Special edition on Max Weber and the Press
While it is quite well known that Max Weber conducted questionnaire surveys on rural conditions and on factory workers, few know that he had also outlined a survey of the press. The enquiry was to have probed deeply into the then current trends in the organization of news and its reporting. It was to be a joint project with other academics from the newly formed German Sociology Society, but being Max Weber the necessary collaborative amity failed to materialize.
Nevertheless we do have the outlines of his research design (from 1910) and it rings eerily true to the conditions of the press today. How could this be? Newspapers, then and now, are capitalist enterprises and therefore subject to the pressures of rationalization. Newspapers have to embrace advances in technology, and mass readerships have to be assessed in terms of their buying habits. Journalists are a profession, but one caught between the profit-seeking of newspaper owners and the standards of good journalism. Weber noted tartly that the public judges all journalists according to the standards of the lowest. In today’s phone-hacking scandal all journalists are likewise judged by the antics of the tabloid journalists and their profit-seeking proprietors.

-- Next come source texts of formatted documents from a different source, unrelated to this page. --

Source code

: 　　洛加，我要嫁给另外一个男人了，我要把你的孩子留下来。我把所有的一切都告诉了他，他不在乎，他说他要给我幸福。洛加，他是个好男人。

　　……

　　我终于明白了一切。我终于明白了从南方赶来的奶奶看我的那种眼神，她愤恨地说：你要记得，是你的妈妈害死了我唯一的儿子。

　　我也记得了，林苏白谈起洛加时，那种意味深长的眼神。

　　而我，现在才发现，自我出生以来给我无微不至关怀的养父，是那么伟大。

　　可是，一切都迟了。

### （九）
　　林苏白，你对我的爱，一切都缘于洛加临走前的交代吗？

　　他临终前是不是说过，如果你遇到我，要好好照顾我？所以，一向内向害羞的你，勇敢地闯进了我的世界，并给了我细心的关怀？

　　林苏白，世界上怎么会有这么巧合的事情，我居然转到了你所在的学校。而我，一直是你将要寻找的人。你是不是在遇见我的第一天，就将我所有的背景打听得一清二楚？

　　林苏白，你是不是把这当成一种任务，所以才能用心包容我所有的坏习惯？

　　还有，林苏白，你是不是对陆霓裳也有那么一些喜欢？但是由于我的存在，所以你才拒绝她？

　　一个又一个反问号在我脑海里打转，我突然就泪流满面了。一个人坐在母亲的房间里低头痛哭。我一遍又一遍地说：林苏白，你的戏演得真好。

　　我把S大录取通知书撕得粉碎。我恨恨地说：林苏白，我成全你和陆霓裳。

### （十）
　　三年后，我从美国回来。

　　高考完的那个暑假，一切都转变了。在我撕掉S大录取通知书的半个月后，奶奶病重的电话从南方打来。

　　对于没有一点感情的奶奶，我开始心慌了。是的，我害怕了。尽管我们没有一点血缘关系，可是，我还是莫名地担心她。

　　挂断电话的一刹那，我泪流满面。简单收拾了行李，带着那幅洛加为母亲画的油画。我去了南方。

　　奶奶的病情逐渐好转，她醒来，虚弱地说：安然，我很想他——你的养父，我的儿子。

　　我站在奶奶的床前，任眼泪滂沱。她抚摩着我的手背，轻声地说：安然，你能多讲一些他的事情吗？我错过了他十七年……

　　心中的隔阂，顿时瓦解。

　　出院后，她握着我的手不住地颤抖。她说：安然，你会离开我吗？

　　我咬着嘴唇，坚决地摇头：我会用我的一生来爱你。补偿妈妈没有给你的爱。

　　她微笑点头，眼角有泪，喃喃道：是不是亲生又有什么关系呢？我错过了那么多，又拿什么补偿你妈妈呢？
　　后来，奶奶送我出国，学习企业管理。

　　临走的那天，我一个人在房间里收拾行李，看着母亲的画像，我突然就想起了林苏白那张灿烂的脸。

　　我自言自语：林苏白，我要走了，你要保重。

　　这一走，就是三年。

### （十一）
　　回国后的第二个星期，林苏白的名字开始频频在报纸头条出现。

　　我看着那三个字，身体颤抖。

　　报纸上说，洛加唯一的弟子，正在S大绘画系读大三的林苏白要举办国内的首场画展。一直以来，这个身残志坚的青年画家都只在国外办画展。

Weber went further and asked how the average reader is shaped by the current daily fare of news – how it is presented, how it is diluted by features and trivia, and how it is affected by the needs of advertisers. Today that is equally the case as expanding digital media with new content and the exploitation of the momentary now are transforming readerships and how they form their opinions and attitudes.
13.2 is a special edition on the press, edited by Isabelle Darmon (Edinburgh) and Carlos Frade (Salford). It is the result of a seminar held by the Max Weber Study Group of the British Sociological Association in its series ‘Thinking the Present with Max Weber’. Gilles Bastin (Sciences-Po Grenoble), Aeron Davis (Goldsmiths College), Roger Dickinson (University of Leicester) and Siegfried Weischenberg (University of Hamburg) provide fresh insights on the current dynamics of the press as well as the possibilities for renewal of the terms of the analysis – in the sociology of the media and journalism and in communication studies.